* _What you will do_
Throughout the records below, find each line holding "wrist" and copy it.

Records from a data collection:
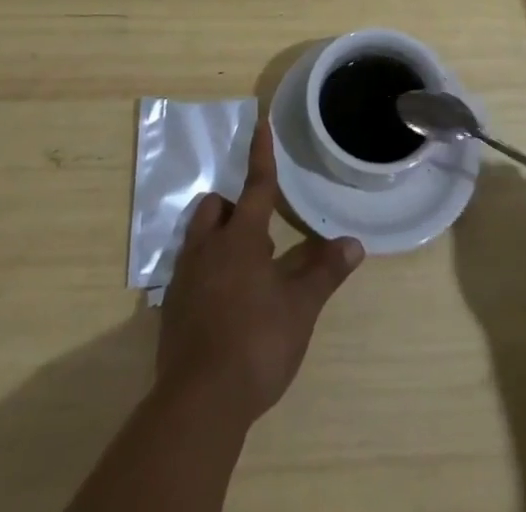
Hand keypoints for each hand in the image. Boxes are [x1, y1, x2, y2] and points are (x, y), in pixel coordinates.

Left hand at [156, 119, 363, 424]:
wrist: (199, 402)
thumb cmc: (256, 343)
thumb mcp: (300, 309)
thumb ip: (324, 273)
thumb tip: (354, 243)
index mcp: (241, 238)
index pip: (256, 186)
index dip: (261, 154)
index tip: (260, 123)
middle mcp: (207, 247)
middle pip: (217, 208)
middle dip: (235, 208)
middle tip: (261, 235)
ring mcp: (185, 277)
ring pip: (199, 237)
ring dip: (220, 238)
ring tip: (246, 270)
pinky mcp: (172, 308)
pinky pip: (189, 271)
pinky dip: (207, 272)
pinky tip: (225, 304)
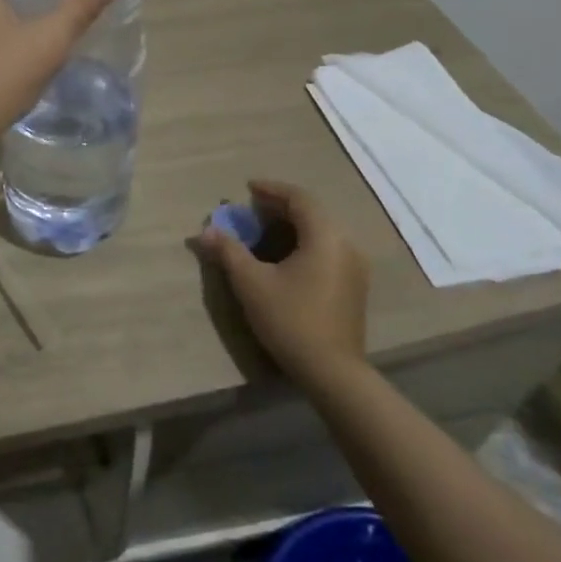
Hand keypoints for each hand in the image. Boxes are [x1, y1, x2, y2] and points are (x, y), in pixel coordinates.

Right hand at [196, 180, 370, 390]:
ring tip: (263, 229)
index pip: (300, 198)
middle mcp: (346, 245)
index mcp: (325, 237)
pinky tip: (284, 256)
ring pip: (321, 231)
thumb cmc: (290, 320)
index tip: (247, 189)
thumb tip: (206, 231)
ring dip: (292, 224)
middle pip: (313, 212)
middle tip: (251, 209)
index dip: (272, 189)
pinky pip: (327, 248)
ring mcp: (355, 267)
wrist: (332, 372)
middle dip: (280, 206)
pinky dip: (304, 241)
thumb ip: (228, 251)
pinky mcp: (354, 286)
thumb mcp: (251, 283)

* * *

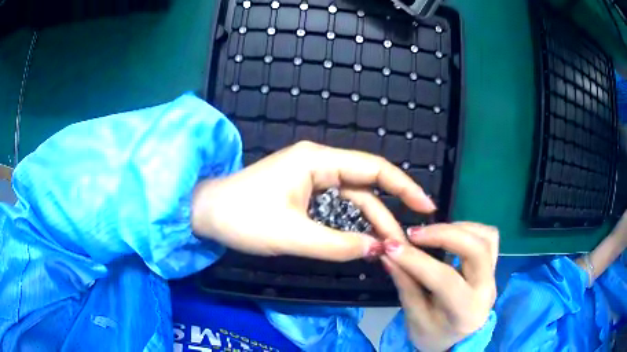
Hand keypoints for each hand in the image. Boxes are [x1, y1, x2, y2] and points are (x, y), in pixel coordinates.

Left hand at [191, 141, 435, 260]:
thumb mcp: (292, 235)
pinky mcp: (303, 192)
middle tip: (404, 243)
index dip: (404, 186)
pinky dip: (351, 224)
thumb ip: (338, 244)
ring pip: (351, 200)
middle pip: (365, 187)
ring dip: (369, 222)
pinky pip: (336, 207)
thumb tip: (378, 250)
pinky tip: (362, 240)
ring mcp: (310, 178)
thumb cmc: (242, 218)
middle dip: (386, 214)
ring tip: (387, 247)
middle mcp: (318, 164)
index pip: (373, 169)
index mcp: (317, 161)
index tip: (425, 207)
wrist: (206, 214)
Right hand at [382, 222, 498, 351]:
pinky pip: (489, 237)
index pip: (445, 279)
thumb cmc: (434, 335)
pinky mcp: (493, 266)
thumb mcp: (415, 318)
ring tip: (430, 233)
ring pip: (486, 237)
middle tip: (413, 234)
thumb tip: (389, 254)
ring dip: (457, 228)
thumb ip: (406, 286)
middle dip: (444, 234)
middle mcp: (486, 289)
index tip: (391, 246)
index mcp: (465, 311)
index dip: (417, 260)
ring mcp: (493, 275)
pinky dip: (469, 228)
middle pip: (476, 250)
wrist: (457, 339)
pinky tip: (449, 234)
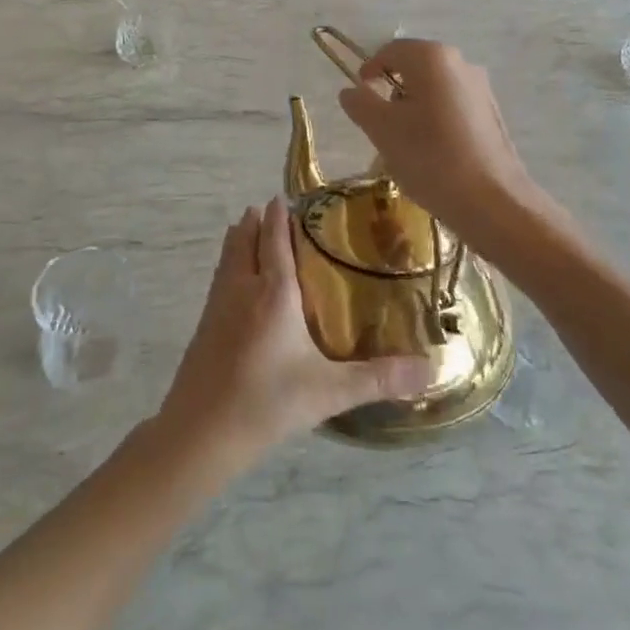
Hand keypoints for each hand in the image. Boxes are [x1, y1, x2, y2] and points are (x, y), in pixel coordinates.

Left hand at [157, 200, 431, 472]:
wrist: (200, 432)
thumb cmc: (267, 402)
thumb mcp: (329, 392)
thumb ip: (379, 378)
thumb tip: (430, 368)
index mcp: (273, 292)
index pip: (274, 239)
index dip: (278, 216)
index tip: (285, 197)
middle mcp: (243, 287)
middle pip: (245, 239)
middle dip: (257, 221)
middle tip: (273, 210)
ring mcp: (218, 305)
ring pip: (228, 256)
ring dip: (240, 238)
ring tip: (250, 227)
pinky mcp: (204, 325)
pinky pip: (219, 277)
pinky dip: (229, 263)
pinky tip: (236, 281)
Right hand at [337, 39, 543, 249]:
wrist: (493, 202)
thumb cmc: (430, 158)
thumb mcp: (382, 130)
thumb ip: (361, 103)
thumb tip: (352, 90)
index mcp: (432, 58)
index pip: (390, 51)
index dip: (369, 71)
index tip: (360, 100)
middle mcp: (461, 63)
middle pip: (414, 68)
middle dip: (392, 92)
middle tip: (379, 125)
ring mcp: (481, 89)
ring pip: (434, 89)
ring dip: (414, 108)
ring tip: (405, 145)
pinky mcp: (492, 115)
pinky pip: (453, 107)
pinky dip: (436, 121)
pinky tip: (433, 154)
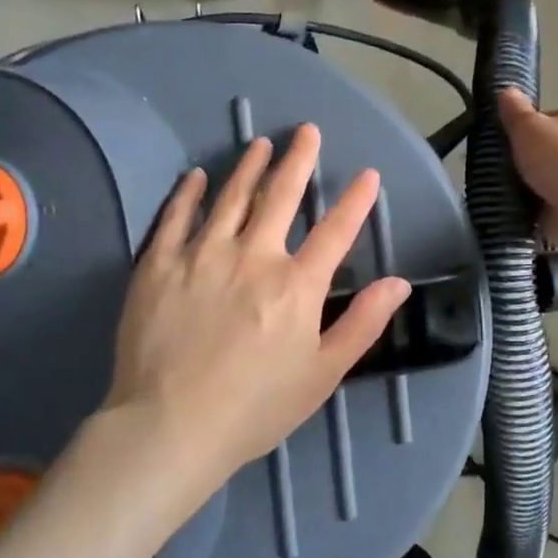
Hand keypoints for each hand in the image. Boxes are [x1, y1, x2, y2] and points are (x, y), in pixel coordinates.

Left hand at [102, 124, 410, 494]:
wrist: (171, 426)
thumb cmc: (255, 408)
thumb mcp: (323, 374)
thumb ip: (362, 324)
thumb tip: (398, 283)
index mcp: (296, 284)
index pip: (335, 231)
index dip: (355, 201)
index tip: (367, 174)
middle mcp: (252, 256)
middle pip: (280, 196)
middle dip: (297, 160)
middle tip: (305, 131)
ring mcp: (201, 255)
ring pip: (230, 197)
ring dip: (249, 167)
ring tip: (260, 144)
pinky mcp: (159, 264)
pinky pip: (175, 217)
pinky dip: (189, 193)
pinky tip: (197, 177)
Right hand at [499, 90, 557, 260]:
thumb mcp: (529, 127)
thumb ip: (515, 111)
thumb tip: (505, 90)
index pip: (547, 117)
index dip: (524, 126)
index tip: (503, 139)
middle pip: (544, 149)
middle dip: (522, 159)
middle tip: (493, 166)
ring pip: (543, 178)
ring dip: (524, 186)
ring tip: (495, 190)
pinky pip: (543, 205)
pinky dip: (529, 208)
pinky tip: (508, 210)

---

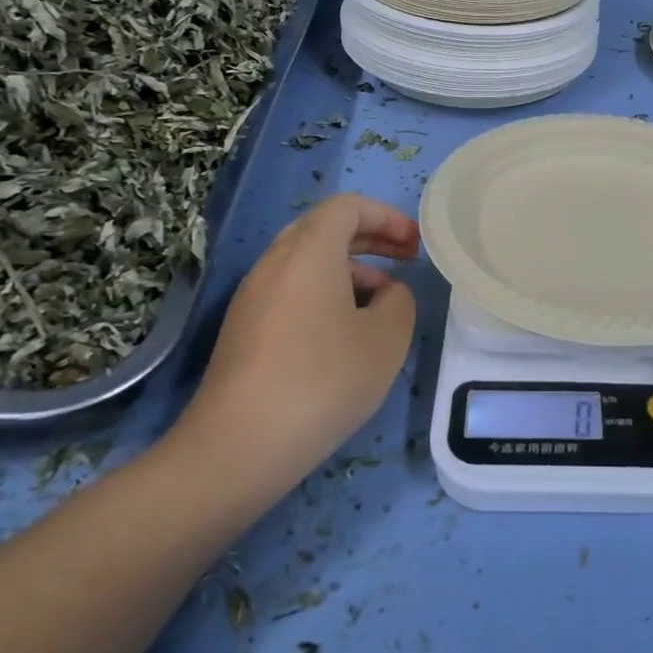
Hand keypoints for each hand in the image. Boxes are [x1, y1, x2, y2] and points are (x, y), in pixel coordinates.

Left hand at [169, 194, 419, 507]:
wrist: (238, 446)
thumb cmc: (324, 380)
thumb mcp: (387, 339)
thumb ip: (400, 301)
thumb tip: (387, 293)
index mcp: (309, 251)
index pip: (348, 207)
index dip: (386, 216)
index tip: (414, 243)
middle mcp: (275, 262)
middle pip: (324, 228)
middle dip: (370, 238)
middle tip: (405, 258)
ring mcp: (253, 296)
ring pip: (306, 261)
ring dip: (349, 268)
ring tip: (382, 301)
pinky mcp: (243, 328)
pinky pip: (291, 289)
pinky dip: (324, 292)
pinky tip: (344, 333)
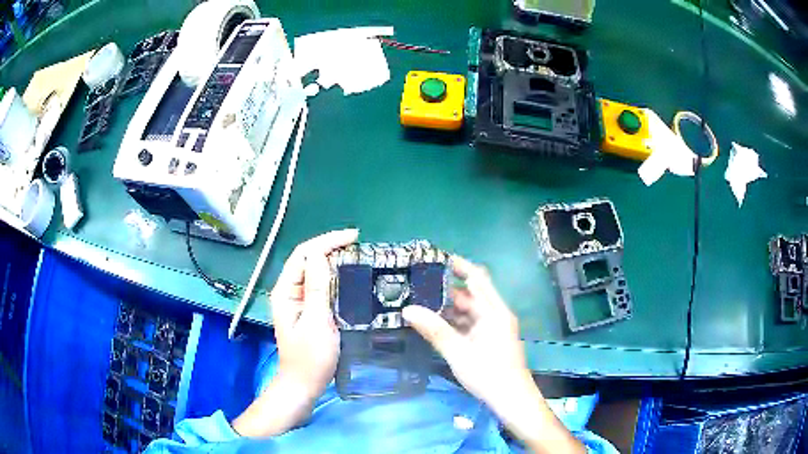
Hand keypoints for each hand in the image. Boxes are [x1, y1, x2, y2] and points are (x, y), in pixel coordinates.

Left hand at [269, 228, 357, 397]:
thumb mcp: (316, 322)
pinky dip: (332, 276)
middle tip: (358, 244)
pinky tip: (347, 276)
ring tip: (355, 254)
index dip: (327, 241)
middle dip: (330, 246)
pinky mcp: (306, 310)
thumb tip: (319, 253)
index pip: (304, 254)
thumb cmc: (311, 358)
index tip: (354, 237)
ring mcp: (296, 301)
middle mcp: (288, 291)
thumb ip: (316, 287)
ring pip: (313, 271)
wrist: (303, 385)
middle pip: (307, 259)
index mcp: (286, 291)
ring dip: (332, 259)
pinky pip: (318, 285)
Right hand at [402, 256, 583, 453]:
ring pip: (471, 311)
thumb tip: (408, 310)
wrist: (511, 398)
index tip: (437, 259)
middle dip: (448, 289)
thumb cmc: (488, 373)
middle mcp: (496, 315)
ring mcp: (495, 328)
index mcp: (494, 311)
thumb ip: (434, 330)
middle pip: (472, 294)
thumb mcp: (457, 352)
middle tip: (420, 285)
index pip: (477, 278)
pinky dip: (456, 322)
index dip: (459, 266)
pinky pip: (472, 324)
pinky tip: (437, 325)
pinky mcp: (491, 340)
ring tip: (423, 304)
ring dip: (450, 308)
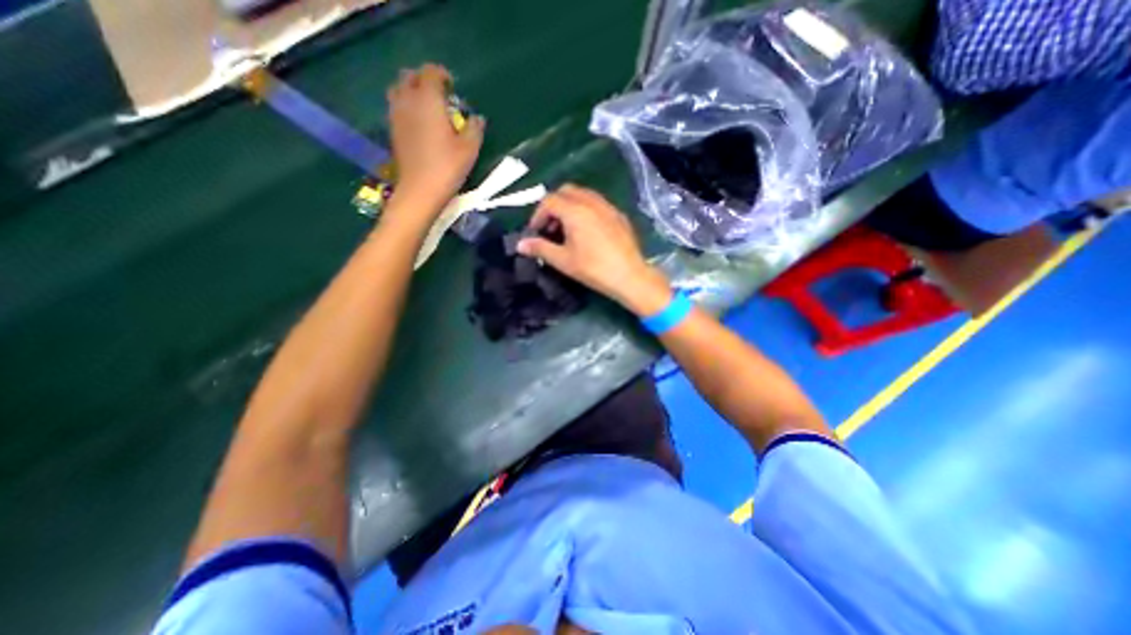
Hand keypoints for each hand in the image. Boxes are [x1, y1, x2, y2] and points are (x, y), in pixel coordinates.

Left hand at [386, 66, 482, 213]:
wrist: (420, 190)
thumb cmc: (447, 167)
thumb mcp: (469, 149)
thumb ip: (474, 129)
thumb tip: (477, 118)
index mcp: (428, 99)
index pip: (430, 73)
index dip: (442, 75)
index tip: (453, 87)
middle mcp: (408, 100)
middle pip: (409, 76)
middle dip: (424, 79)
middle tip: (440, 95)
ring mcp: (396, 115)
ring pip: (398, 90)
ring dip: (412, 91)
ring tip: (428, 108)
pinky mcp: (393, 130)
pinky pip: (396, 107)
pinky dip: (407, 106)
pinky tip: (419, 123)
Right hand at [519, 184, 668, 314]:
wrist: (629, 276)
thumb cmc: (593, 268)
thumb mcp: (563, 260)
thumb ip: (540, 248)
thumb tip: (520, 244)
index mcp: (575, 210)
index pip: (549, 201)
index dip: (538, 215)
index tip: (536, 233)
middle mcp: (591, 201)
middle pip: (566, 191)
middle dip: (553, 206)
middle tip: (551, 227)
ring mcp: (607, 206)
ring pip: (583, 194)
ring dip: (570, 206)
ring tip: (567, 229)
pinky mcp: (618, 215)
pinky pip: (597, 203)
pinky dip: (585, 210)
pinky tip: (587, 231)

* _Exercise result_
wrist: (199, 402)
wrist: (332, 372)
wrist: (206, 214)
wrist: (457, 339)
wrist: (200, 432)
wrist: (493, 202)
wrist: (171, 426)
wrist: (238, 446)
wrist: (303, 385)
wrist: (511, 398)
wrist: (420, 190)
wrist: (629, 276)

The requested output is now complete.